Prevention of congenital pathology:

  1. Be sure to watch your diet. It is necessary to consume enough fruits, vitamins, protein and calcium.
  2. Protect yourself from diseases. Avoid infections.
  3. If you work in a dangerous enterprise, you should stop working during pregnancy.
  4. Don't overexert yourself.
  5. More fresh air.
  6. It is necessary to give up bad habits (alcohol, cigarettes, etc.)
  7. Do not take medications (even vitamins) without your doctor's approval.

If a diagnosis has already been made, then you need to strengthen your muscle corset.
If this is a child, then diversify his leisure time, enroll him in sports clubs, limit the use of gadgets, etc. Author: K.M.N., Academician of the Russian Academy of Medical Sciences M.A. Bobyr

Prognosis and prevention

The prognosis of the disease depends on several factors:

  • stages of pathology;
  • activity of the sphenoid vertebrae;
  • patient's age;
  • timeliness of diagnosis and therapy.

The most favorable prognosis will be if the wedge-shaped vertebrae do not grow and the curvature is local. An unfavorable prognosis occurs with active vertebrae. In this case, the growth of the spinal column occurs unevenly and can lead to the formation of a hump.

Prevention of the disease is:

  • Healthy lifestyle.
  • Avoiding back injuries and excessive physical activity.
  • Timely treatment of infectious diseases.
  • Physical education class.
  • Regular preventive examinations by an orthopedist for patients at risk.
  • Properly selected furniture for sleeping and working.

Prevention

Wedge-shaped deformity is a disease that needs to be actively combated, and not left to chance. Worsening of the anomaly can lead to serious problems with the spine and negatively affect the functioning of the heart, respiratory and nervous systems.

Expectant mothers should be especially attentive to their health.

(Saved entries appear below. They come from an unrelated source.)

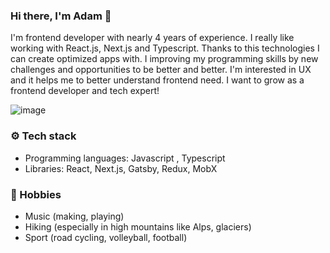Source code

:### Hi there, I'm Adam 👋

I'm frontend developer with nearly 4 years of experience. I really like working with React.js, Next.js and Typescript. Thanks to this technologies I can create optimized apps with. I improving my programming skills by new challenges and opportunities to be better and better. I'm interested in UX and it helps me to better understand frontend need. I want to grow as a frontend developer and tech expert!

![image](https://github.com/dyrdzik97/dyrdzik97/assets/62518046/1ca4de13-95b1-4d5d-94d4-0a27801482f1)


### ⚙️ Tech stack 

 - Programming languages: Javascript , Typescript
 - Libraries: React, Next.js, Gatsby, Redux, MobX

### 🎸 Hobbies

  - Music (making, playing)
  - Hiking (especially in high mountains like Alps, glaciers)
  - Sport (road cycling, volleyball, football)

<!--
**dyrdzik97/dyrdzik97** is a ✨ _special_ ✨ repository because its `README.md` (this file) appears on your GitHub profile.

Here are some ideas to get you started:

- 🔭 I’m currently working on ...
- 🌱 I’m currently learning ...
- 👯 I’m looking to collaborate on ...
- 🤔 I’m looking for help with ...
- 💬 Ask me about ...
- 📫 How to reach me: ...
- 😄 Pronouns: ...
- ⚡ Fun fact: ...
-->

Prevention of wedge-shaped deformity in the fetus:

  1. Carefully monitor your diet and lifestyle, be sure to walk in the fresh air several times a day. The diet must contain proteins, calcium, and B vitamins.
  2. Avoid contact with infectious patients.
  3. If you work in hazardous work, provide the HR department with a certificate of pregnancy, which gives you the right to switch to light work. The longer you work in hazardous conditions, the higher the risk that your child will have serious health problems. This is not just about wedge-shaped muscle deformity.
  4. Take care of your health - if you feel unwell, you should seek medical help. Pregnant women have a weakened immune system, so chronic and previously asymptomatic diseases can make themselves felt. This “surprise” may especially arise for women who have not been planning a pregnancy.
  5. Give up bad habits, otherwise wedge-shaped deformation is not the worst thing you will have to face.
  6. Avoid stressful situations - it’s not for nothing that women are protected in every possible way from unnecessary worries and negative emotions. Stress is one of the main causes of the development of life-threatening pathologies.
  7. Do not take medications without the advice of a doctor - the usual painkillers that you always took before pregnancy can negatively affect the development of the child. If it is not possible to consult with a specialist, at least read the instructions carefully.


Prevention of progression of wedge-shaped muscle deformity

If a person has already been diagnosed with a wedge-shaped muscle deformity, efforts must be made to prevent the situation from getting worse. The best way to maintain the health of your spine is to strengthen your muscular system through sports. This does not mean that it is necessary to torture a child with physical activity around the clock. Regular attendance at one or two sports sections will be enough.